Stored entries:
····················

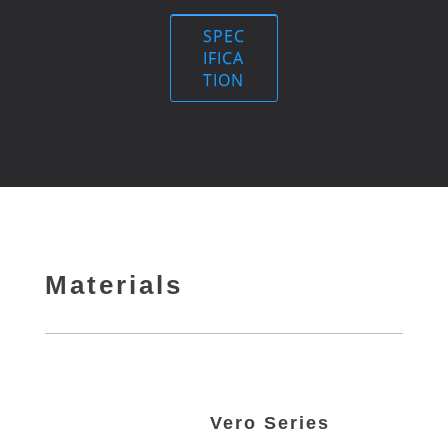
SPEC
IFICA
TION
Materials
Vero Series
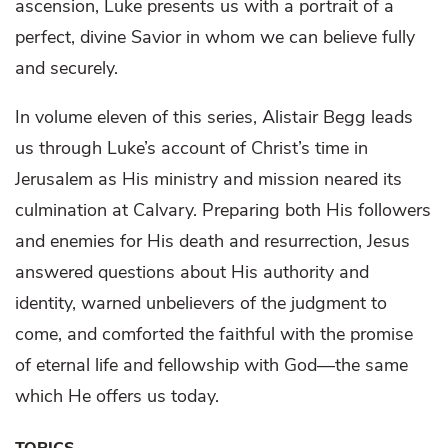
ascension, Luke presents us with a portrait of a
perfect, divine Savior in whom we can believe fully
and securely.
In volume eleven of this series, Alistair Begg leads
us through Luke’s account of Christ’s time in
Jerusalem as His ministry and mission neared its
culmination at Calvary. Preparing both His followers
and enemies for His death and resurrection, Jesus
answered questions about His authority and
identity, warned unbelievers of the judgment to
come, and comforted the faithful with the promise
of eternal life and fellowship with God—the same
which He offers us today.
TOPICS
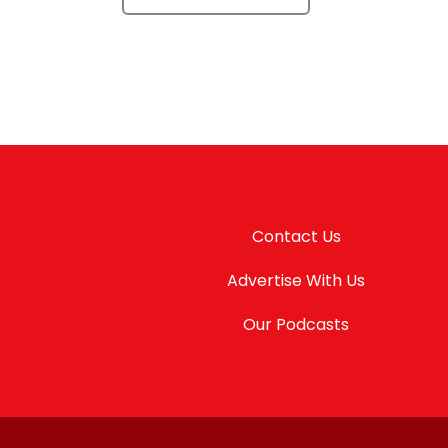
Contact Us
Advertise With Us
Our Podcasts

····················

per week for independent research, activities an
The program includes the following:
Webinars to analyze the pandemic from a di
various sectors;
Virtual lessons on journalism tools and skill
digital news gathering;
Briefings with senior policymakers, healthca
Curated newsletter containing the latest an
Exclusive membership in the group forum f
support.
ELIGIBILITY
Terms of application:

····················

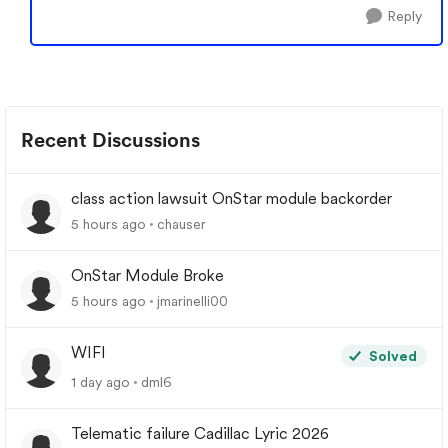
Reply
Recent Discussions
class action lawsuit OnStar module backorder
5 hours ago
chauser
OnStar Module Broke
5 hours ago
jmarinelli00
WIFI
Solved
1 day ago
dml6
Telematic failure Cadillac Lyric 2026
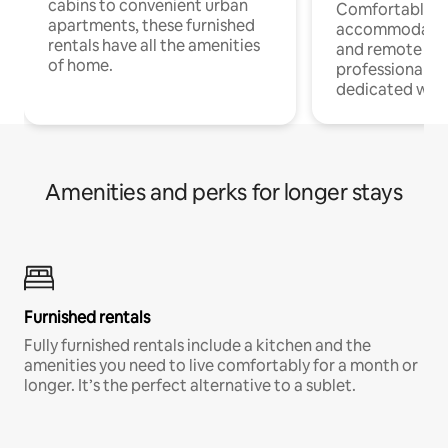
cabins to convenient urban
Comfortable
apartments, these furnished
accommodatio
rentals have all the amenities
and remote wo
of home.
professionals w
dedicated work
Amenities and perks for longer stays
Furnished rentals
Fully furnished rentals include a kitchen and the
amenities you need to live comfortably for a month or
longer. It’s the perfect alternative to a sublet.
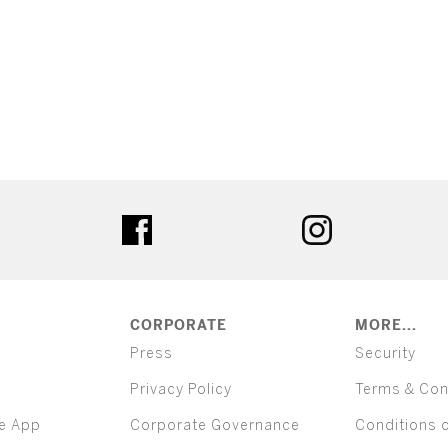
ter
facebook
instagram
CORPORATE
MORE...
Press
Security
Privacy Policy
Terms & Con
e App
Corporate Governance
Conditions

····················

When you have gone through the records above, say how many lines include the word "longer", and write nothing besides that number.

WRITTEN ANSWER. 2